[[ Record excerpts open ]]
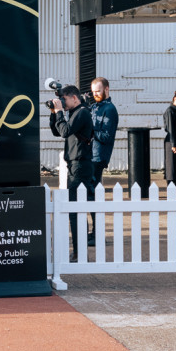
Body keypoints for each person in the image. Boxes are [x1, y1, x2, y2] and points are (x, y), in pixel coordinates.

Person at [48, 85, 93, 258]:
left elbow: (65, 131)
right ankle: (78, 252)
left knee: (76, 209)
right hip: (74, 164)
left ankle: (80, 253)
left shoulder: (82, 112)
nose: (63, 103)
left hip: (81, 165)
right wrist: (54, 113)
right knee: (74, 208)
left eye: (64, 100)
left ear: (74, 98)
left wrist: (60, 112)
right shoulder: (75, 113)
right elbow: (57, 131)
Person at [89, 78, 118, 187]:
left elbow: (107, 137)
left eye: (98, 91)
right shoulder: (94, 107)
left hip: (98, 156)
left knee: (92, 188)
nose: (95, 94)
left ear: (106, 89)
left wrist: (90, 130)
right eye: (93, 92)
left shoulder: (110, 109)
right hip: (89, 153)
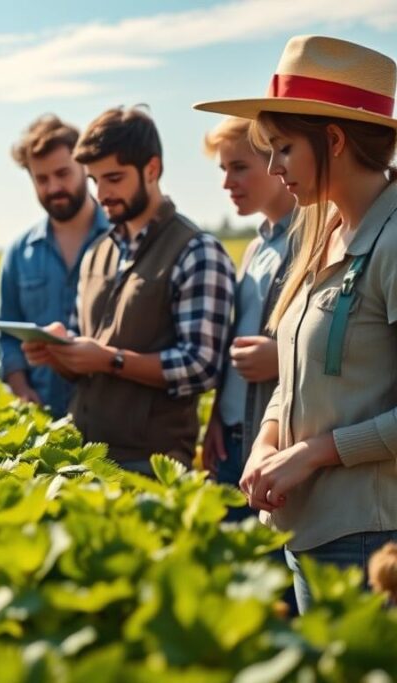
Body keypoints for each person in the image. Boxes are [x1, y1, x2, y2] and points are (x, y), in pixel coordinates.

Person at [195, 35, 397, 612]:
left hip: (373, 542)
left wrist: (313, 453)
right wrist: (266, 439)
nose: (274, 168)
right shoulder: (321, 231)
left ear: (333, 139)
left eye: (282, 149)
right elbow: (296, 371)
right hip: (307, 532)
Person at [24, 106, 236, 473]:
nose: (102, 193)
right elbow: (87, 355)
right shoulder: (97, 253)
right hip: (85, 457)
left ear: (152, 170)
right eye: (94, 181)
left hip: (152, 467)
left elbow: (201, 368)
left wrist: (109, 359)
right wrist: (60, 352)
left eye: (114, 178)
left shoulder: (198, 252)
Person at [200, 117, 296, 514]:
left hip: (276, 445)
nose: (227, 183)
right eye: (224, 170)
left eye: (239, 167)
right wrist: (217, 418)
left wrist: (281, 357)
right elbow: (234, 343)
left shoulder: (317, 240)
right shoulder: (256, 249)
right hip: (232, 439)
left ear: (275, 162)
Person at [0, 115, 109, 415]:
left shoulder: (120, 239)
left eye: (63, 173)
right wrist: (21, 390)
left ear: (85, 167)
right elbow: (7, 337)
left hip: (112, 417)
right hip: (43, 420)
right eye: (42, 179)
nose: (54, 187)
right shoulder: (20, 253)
[[ Record excerpts closed ]]
[[ Record excerpts open ]]
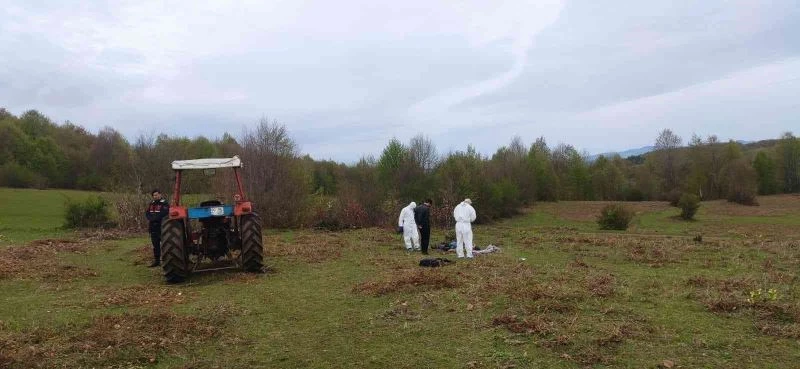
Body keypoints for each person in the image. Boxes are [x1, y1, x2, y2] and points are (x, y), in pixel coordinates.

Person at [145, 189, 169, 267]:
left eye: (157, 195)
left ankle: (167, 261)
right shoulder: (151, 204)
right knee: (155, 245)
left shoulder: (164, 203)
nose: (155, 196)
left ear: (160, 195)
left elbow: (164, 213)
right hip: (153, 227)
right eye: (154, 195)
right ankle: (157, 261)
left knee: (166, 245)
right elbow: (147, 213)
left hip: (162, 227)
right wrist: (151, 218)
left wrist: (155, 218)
[[ Record excerpts closed ]]
## Work instruction
Give back the records above exactly, limited to the lines between the one holding "left hip: (112, 417)" and the one holding "right shoulder: (20, 253)", inclusive.

## Exercise output
left hip: (112, 417)
right hip: (43, 420)
right eye: (42, 179)
nose: (54, 187)
right shoulder: (20, 253)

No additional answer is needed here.